Writer: Amy Guttman
John Galvin has come a long way from the small Irish beach town of Youghal, where he grew up in County Cork. The furniture designer known for crafting chairs, lamps and other pieces in a style best described as a fusion of Scandinavian and Shaker, followed his older sister to Glasgow at the age of eighteen. Three years studying at the College of Building and Printing in the city who’s most famous designer was Charles Rennie MacIntosh left an impression on Galvin, leading to arts and crafts inspired designs, all using wood as a medium.
“Timber is an amazing medium to work with; no two pieces are the same. There are so many different species and the colours and textures really are endless. Unlike other materials, wood gets better with age and every piece has a story to tell.”

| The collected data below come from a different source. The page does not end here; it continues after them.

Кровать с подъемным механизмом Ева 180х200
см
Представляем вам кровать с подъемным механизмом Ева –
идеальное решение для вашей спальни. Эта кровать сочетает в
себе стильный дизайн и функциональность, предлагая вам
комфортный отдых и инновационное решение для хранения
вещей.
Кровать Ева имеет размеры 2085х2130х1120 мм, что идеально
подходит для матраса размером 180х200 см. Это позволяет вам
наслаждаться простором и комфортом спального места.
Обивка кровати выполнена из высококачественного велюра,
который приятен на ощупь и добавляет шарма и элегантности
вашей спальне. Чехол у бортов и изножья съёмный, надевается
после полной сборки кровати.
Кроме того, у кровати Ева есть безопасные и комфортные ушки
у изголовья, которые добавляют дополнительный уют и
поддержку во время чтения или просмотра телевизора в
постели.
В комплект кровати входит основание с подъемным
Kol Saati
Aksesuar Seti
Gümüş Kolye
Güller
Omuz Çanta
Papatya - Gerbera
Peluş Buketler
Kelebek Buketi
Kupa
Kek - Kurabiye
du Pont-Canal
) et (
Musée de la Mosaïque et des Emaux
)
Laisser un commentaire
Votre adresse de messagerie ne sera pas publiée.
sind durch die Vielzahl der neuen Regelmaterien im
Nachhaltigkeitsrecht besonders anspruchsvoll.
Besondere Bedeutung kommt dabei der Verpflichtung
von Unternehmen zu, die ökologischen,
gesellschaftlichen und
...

If Galvin can be identified with anything; it’s the award-winning Manolo Lounger. It is an aesthetic and mechanical triumph, incorporating more than five different jointing techniques, without a single 90-degree angle. Galvin’s inspiration was two-fold, first was his admiration for chair designers Hans J Wegner and Finn Juhl, the second inspiration was from a master in feminine grace and style.
“I stumbled upon a beautiful sketch of a high heel shoe designed by Manolo Blahnik. The elegance of the thin stiletto heel and feminine curve of the shoe inspired me to start sketching chair designs. The back legs of the chair are therefore loosely based on this sketch. The ‘Manolo Lounger’ is without doubt the most challenging but satisfying piece I have ever attempted to produce. “
The most challenging, but also the most high profile of Galvin’s pieces, it’s been given pride of place in the uber-trendy Saatchi Gallery and will be displayed at the Philadelphia Museum of Art in November.
Galvin spent seven years learning from various cabinetmakers, toiling away at a range of projects, fulfilling briefs and working towards other people’s goals before setting up his own shop with popular pieces which are almost works of art, like the Jacaranda Cygnet Lamp.
Launched at the Saatchi gallery in May 2011 as part of the Collect exhibition of world class craft, the lamp was also short listed for the World Architecture News lighting design of the year. Originally made from Purple Heart, but now produced in Ash, Oak and Walnut, every element of the piece is hand made from the turned shade and light pendent, down to the brass dimmer switch and lamp support. The aesthetic is of three dark wood coils spaced to let the light through. The lamp was created as a companion for the Manolo Lounger.
Galvin’s ability to tap into a sense of timeless beauty but also fantasy, could be the secret to his stand-out success.